Today didn't start out so bad.
Last night/early this morning I learned that the trick to making the Ambien work longer than 6 hours was to, if I woke up, not to look at the clock or otherwise move, but just to, for heaven's sakes, keep my eyes shut and my body still and pray to go back to sleep for a little while. I finally got up around 7am, waited around a little longer before eating.
Lately, I feel nauseated first thing in the morning, sort of like that feeling you get when it's been too long since you've eaten and you're starting to get sick, but I don't have an appetite for anything - the thought of food makes me sick. It's a catch-22 sort of nausea - I'm nauseated if I don't eat, but the thought of food makes me nauseated. I actually wasn't nauseated this morning, and was feeling pretty good about that, especially since I had some errands/chores/business to take care of today. So I had a bagel with cream cheese and got started looking at what I needed to do, called the unemployment office.

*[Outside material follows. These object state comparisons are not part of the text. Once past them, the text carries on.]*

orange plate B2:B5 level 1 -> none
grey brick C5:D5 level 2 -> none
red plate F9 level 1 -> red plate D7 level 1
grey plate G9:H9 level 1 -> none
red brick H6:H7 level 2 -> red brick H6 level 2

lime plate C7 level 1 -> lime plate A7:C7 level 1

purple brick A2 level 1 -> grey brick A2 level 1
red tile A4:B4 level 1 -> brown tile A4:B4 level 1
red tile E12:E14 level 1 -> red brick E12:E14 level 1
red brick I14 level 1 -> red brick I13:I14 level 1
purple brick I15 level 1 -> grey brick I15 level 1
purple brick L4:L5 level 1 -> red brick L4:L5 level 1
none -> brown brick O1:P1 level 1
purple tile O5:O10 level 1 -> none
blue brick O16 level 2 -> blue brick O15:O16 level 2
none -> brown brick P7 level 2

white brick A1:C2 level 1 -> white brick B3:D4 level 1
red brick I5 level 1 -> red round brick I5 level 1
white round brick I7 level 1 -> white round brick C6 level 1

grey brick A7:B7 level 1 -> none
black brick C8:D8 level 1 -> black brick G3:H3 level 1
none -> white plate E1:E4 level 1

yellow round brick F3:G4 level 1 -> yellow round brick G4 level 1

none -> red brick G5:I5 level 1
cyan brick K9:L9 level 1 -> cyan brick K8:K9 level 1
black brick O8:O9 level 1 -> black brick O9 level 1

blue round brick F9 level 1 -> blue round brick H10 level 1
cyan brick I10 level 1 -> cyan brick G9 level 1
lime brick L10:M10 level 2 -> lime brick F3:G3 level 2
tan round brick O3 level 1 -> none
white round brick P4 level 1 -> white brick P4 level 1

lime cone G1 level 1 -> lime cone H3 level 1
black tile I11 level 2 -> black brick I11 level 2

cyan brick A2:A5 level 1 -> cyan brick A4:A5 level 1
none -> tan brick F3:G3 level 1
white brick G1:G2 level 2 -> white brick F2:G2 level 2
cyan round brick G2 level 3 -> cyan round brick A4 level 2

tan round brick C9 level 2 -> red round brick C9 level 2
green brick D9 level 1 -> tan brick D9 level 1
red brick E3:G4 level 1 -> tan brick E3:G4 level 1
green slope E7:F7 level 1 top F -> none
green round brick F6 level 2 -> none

But then I got nauseated and really weak while riding in the car to the post office. I had planned on going to the doctor's office on the same trip in order to sign the form to have my medical records transfered to a new doctor's office, but I had to abort that mission and go back home for a few hours.
I rested for a little while, then tried again to go out and complete the medical records task, both at the doctor's office and the hospital, from my ER visit. I got both done, but felt that awful catch-22 nausea the whole time.
Came home, ate some chicken, immediately had an upset stomach. I ate some more chicken and took an Ativan. I'm not really anxious, just don't feel good, but maybe the Ativan will make me not care that I don't feel good, eh?
The only thing I'm really anxious about lately is wondering what is wrong with me, when/if I will feel better, and other issues caused by and/or surrounding my feeling lousy.
I'm feeling okay right now though, and hope that I feel good tomorrow, because I really would like to see M.